More Better Python: 10 Cool New (to me) Python Things
It’s the time of year when people compile lists of things, so I thought I’d join the fray with a list of 10 things I’ve recently folded into my own Python toolbox.
1. Paint it Black
Black is a code formatter that takes the reins over a tedious job.
As my co-worker Joe put it succinctly, “using Black is so freeing.”
Black is really well described in the first paragraph of its documentation:
By using Black, you agree to cede control over minutiae of hand-formatting. In return, Black gives you speed, determinism, and freedom from pycodestyle nagging about formatting. You will save time and mental energy for more important matters.
Well said. Since adopting Black in my workflow (and adopting automatic blackening as described in the next item), I don’t really pay much attention to formatting any more. There’s no need. 98% of what Black does looks great. The remaining 2% is passable, and if that 2% really grates at you because it isn’t just so, consider re-evaluating what matters in code writing.
2. Automatic Black and Flake8 Before Git Commits
Black (auto-formatting) and Flake8 (PEP8 linter) are great tools for writing clean code, but they only work if you use them. Using them manually: sure. Using them automatically: YES PLEASE!
There are a number of ways one might fashion a precommit git hook to do black and flake8 before allowing a commit, but I found Precommits using Black and Flake8 to be just the ticket. This is a really cool way of doing automatic execution of Black and Flake8 before a git commit, which for my (and maybe your!) purposes is exactly where I want those tools to do their magic.
3. Napoleon
Sphinx is a technology for producing documentation for Python projects from the code’s associated docstrings.

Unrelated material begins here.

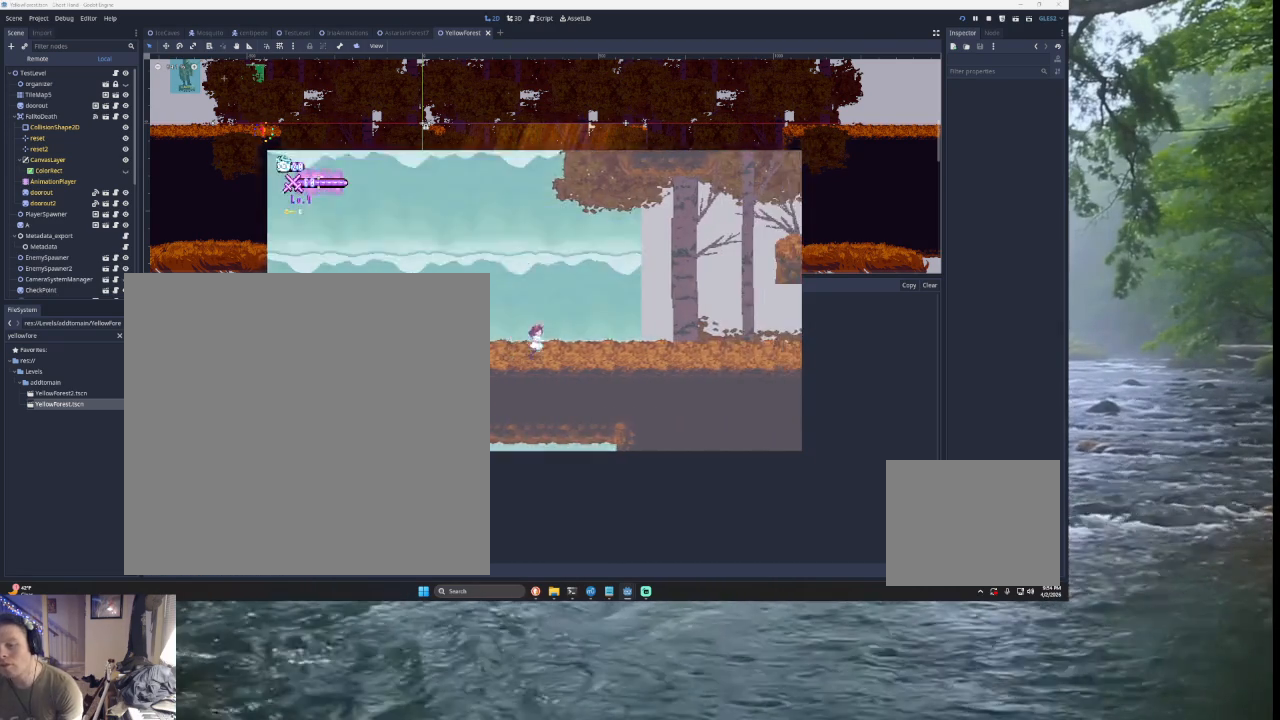
{"buttons": ["TRIANGLE"], "left_stick": "right", "right_stick": "center", "events": [[33, "TRIANGLE", "down"]]}
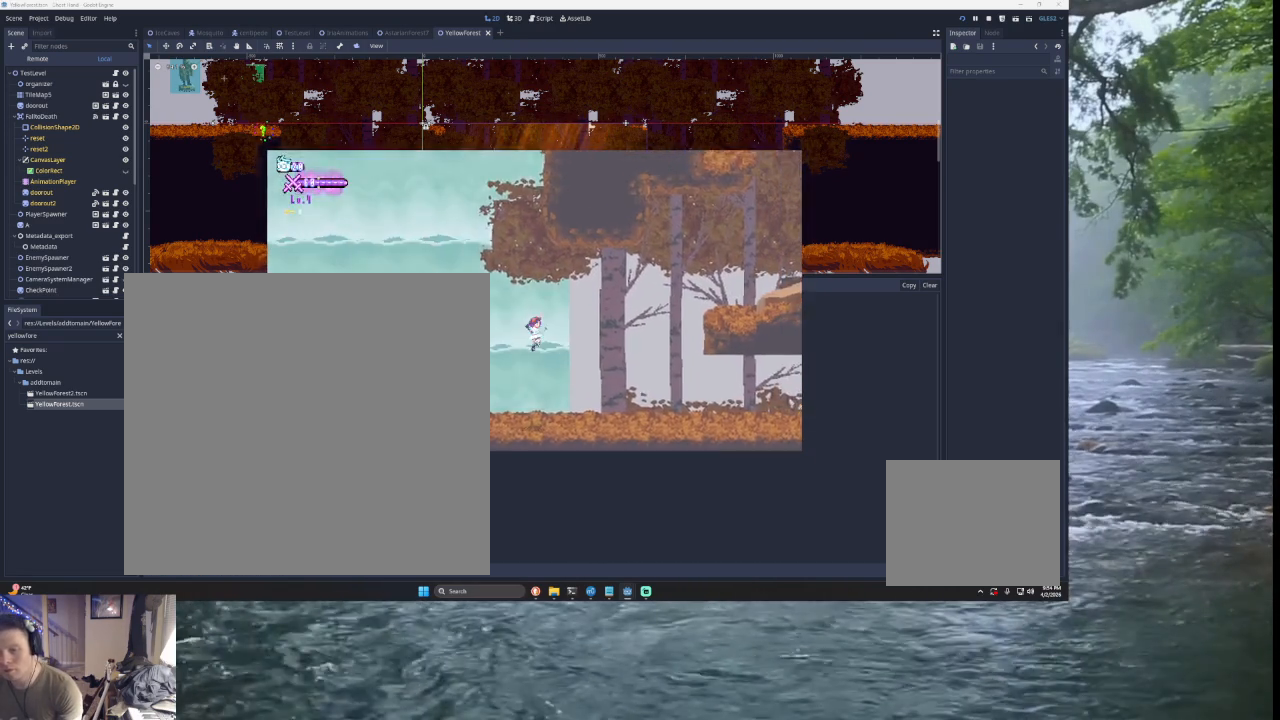
{"buttons": ["TRIANGLE"], "left_stick": "right", "right_stick": "center", "events": [[133, "TRIANGLE", "up"], [500, "TRIANGLE", "down"]]}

It’s an invaluable tool for delivering API documentation to developers. The docstrings you have to write in ReStructuredText though…seriously awful.
:param path: The path of the file to wrap
:type path: str
:param field_storage: The :class:`FileStorage` instance to wrap
:type field_storage: FileStorage
:param temporary: Whether or not to delete the file when the File instance is destructed
:type temporary: bool
:returns: A buffered writable file descriptor
:rtype: BufferedFileStorage
MY EYES! With the Napoleon Sphinx extension, I can write the above in Google-style docstrings (Numpy-style also supported) like so:
Args:
path (str): The path of the file to wrap
field_storage (FileStorage): The :class:`FileStorage` instance to wrap
temporary (bool): Whether or not to delete the file when the File
instance is destructed
Returns:
BufferedFileStorage: A buffered writable file descriptor
Napoleon under the hood takes these legible docstrings and pre-processes them to ReStructuredText to be fed into Sphinx to create your API docs. My library documentation is so much easier to write now.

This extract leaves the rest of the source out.